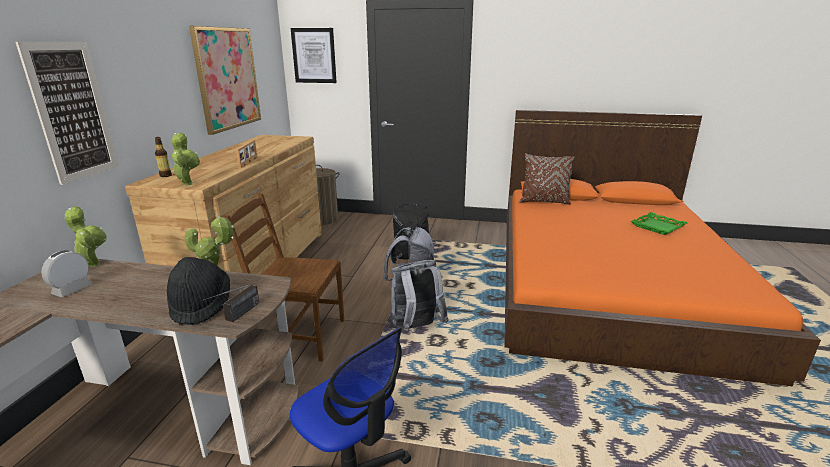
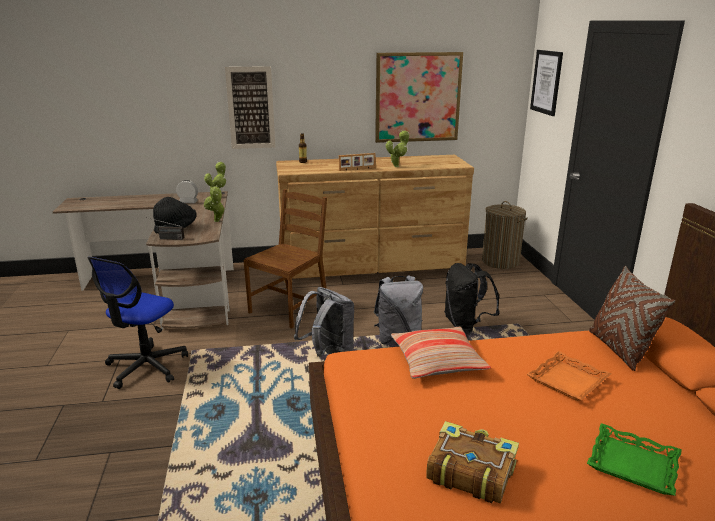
camera: 70 degrees right, 0 degrees up
potted plant [171,133,200,185] -> potted plant moved to [386,130,409,167]
brown chair [224,193,344,362] -> brown chair turned 45 degrees clockwise [244,189,327,329]
none -> pillow [391,327,491,379]
none -> book [426,421,519,504]
none -> orange tray [527,351,611,401]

------------------------------------------------------------

§ WHAT THE TASK REQUIRES:
Your answer must be an exact copy of the entries above, with no pictures in it.

§ SOLUTION TO THE PROBLEM:
camera: 70 degrees right, 0 degrees up
potted plant [171,133,200,185] -> potted plant moved to [386,130,409,167]
brown chair [224,193,344,362] -> brown chair turned 45 degrees clockwise [244,189,327,329]
none -> pillow [391,327,491,379]
none -> book [426,421,519,504]
none -> orange tray [527,351,611,401]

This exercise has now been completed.